1941—Tuskegee Airmen Take Flight
During World War II, the 99th Pursuit Squadron, aka the Tuskegee Airmen, is activated. The group is the first all-black unit of the Army Air Corp, and serves with distinction in Africa, Italy, Germany and other areas. In March 2007 the surviving airmen and the widows of those who had died received Congressional Gold Medals for their service.
March 18
1906—First Airplane Flight in Europe
Romanian designer Traian Vuia flies twelve meters outside Paris in a self-propelled airplane, taking off without the aid of tractors or cables, and thus becomes the first person to fly a self-propelled, heavier-than-air aircraft.

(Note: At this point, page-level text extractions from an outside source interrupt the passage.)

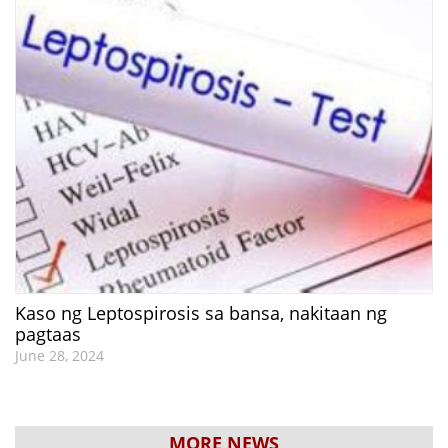
Kaso ng Leptospirosis sa bansa, nakitaan ng
pagtaas
June 28, 2024
MORE NEWS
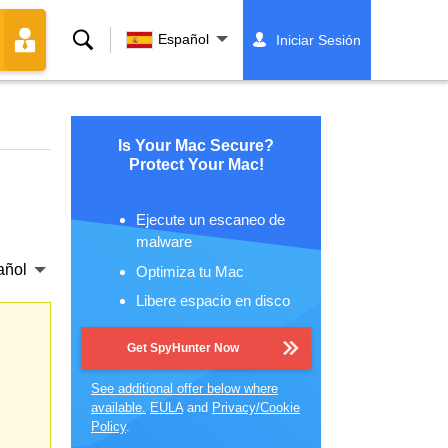
Buscar
Español
Iniciar Sesión
Is Your Mac Secure?
Protect Your Mac!
Ejecute un escaneo de
malware
añol
Optimiza tu Mac
Libere espacio en disco
Get SpyHunter Now
See additional offer below where
available.
EULA
and
Privacy/Cookie
Policy
.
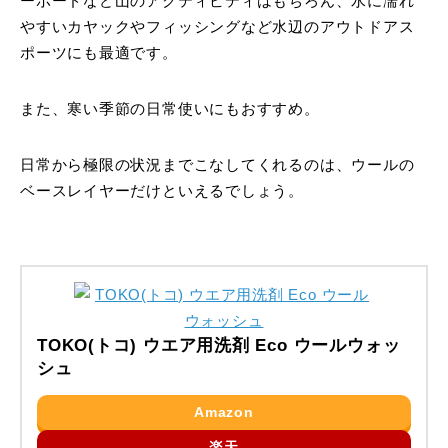
ーボードなど山のアクティビティはもちろん、水に濡れ
やすいカヤックやフィッシングなど水辺のアウトドアス
ポーツにも最適です。
また、寒い季節の日常使いにもおすすめ。
日常から極限の状況までこなしてくれるのは、ウールの
ベースレイヤーだけといえるでしょう。
TOKO(トコ) ウエア用洗剤 Eco ウールウォッ
シュ
Amazon
楽天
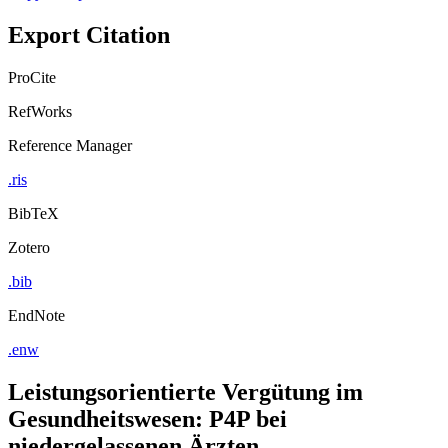
Export Citation
ProCite
RefWorks
Reference Manager
.ris
BibTeX
Zotero
.bib
EndNote
.enw
Leistungsorientierte Vergütung im
Gesundheitswesen: P4P bei
niedergelassenen Ärzten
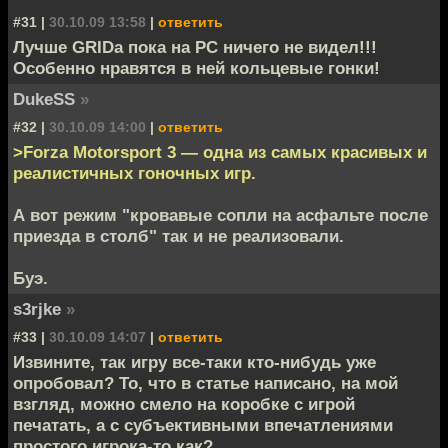
#31 |
30.10.09 13:58
|
ответить
Лучше GRIDа пока на PC ничего не видел!!!
Особенно нравятся в ней кольцевые гонки!
DukeSS
»
#32 |
30.10.09 14:00
|
ответить
>Forza Motorsport 3 — одна из самых красивых и
реалистичных гоночных игр.
А вот режим "кровавые сопли на асфальте после
приезда в столб" так и не реализовали.
Буэ.
s3rjke
»
#33 |
30.10.09 14:07
|
ответить
Извините, так игру все-таки кто-нибудь уже
опробовал? То, что в статье написано, на мой
взгляд, можно смело на коробке с игрой
печатать, а с субъективными впечатлениями
простого игрока-то как?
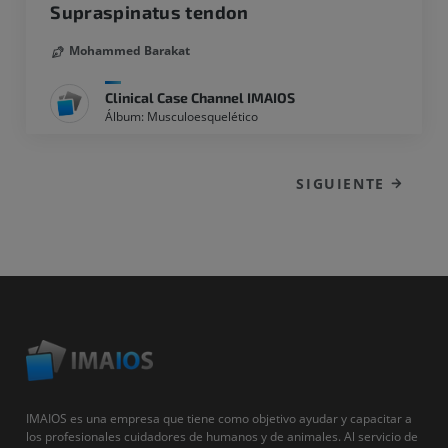
Supraspinatus tendon
Mohammed Barakat
Clinical Case Channel IMAIOS
Álbum: Musculoesquelético
SIGUIENTE
IMAIOS es una empresa que tiene como objetivo ayudar y capacitar a
los profesionales cuidadores de humanos y de animales. Al servicio de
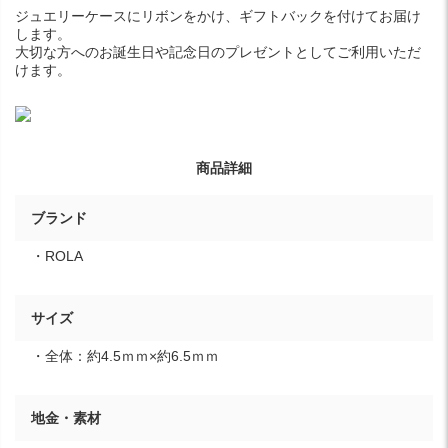
ジュエリーケースにリボンをかけ、ギフトバックを付けてお届け
します。
大切な方へのお誕生日や記念日のプレゼントとしてご利用いただ
けます。
商品詳細
ブランド
・ROLA
サイズ
・全体：約4.5ｍｍ×約6.5ｍｍ
地金・素材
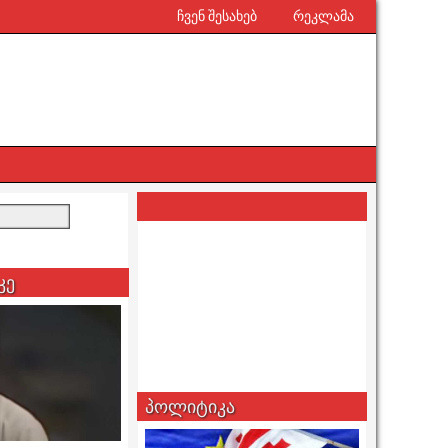
ჩვენ შესახებ
რეკლამა
კე
პოლიტიკა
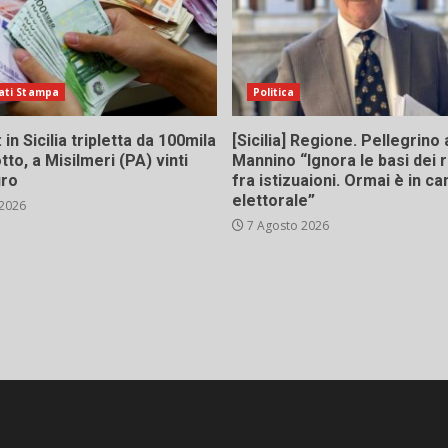
ati Stampa
Politica
in Sicilia tripletta da 100mila
[Sicilia] Regione. Pellegrino 
tto, a Misilmeri (PA) vinti
Mannino “Ignora le basi dei 
uro
fra istizuaioni. Ormai è in 
elettorale”
 2026
7 Agosto 2026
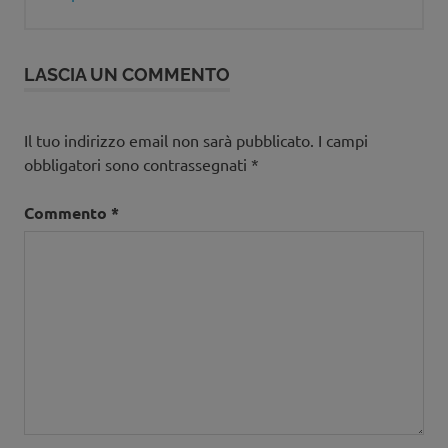
LASCIA UN COMMENTO
Il tuo indirizzo email non sarà pubblicato.
I campi
obbligatori sono contrassegnati
*
Commento
*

Because his craft was not a glider, and did not need to be pulled, catapulted or otherwise assisted, it is considered by some historians to be the first true airplane.
1965—Leonov Walks in Space
Soviet cosmonaut Aleksei Leonov leaves his spacecraft the Voskhod 2 for twelve minutes. At the end of that time Leonov's spacesuit had inflated in the vacuum of space to the point where he could not re-enter Voskhod's airlock. He opened a valve to allow some of the suit's pressure to bleed off, was barely able to get back inside the capsule, and in so doing became the first person to complete a spacewalk.